In the last 200 years, and with staggering acceleration in the last 25, the power, extent and depth of man's interventions in the natural order seem to presage a revolutionary new epoch in human history, perhaps the most revolutionary the mind can conceive. Men seem, on a planetary scale, to be substituting the controlled for the uncontrolled, the fabricated for the unworked, the planned for the random. And they are doing so with a speed and depth of intervention unknown in any previous age of human history.

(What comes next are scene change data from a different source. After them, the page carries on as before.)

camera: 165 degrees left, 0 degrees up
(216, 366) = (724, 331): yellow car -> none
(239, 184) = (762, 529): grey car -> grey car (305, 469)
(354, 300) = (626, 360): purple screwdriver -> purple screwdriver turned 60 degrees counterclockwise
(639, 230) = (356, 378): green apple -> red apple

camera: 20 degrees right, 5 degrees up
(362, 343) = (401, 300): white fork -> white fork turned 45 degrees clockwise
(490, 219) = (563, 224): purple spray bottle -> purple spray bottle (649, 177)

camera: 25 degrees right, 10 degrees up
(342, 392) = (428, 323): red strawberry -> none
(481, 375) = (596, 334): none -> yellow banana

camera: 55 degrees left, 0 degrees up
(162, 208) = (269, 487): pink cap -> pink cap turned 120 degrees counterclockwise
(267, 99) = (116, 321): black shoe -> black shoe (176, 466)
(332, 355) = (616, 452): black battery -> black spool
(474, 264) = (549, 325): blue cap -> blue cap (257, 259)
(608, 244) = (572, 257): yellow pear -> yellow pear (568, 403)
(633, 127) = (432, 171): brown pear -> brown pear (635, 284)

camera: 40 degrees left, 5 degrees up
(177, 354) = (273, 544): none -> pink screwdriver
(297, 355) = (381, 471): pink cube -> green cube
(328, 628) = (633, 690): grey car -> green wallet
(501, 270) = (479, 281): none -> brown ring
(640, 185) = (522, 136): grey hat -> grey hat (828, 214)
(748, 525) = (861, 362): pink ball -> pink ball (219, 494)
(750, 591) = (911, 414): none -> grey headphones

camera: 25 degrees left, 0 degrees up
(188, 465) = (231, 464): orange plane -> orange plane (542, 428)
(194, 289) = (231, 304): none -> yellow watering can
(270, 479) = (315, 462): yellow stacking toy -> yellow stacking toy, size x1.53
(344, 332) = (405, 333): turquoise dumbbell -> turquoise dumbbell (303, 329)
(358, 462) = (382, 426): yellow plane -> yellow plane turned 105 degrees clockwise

—Barbara Ward and René Dubos. Only One Earth

Of all of man's interventions in the natural order, none is accelerating quite so alarmingly as the creation of chemical compounds. Through their genius, modern alchemists brew as many as 1,000 new concoctions each year in the U.S. alone. At last count, nearly 50,000 chemicals were on the market. Many have been an undeniable boon to mankind, mitigating pain and disease, prolonging life for millions and expanding the economy in myriad ways by stimulating the creation of new products. There is, however, a price to pay for an industrial society that has come to rely so heavily on chemicals: almost 35,000 of those used in the U.S. are classified by the federal Environmental Protection Agency (EPA) as being either definitely or potentially hazardous to human health. Although cause-and-effect relationships between many chemicals and specific illnesses are still difficult to prove, the danger is clearly growing. Long concerned about the more familiar pollution problems of nuclear wastes, dirty air and befouled lakes and rivers, the nation has only belatedly begun to recognize the threat of chemical wastes poisoning America's earth and—more ominously —its underground reservoirs.

Last week, sounding the most authoritative warning yet, Julius Richmond, the Surgeon General of the U.S., declared that throughout the 1980s the nation will "confront a series of environmental emergencies" posed by toxic chemicals that "are adding to the disease burden in a significant, although as yet not precisely defined, way." Said the Surgeon General's report to the Senate: "The public health risk associated with toxic chemicals is increasing, and will continue to do so until we are successful in identifying chemicals which are highly toxic and controlling the introduction of these chemicals into our environment." His report was supported by a study of 32 major chemical-contamination incidents that was conducted by the Library of Congress. The library's survey said these cases "represent the tip of an iceberg of truly unknown dimensions" and concluded that toxic chemicals "are so long lasting and pervasive in the environment that virtually the entire population of the nation, and indeed the world, carries some body burden of one or several of them."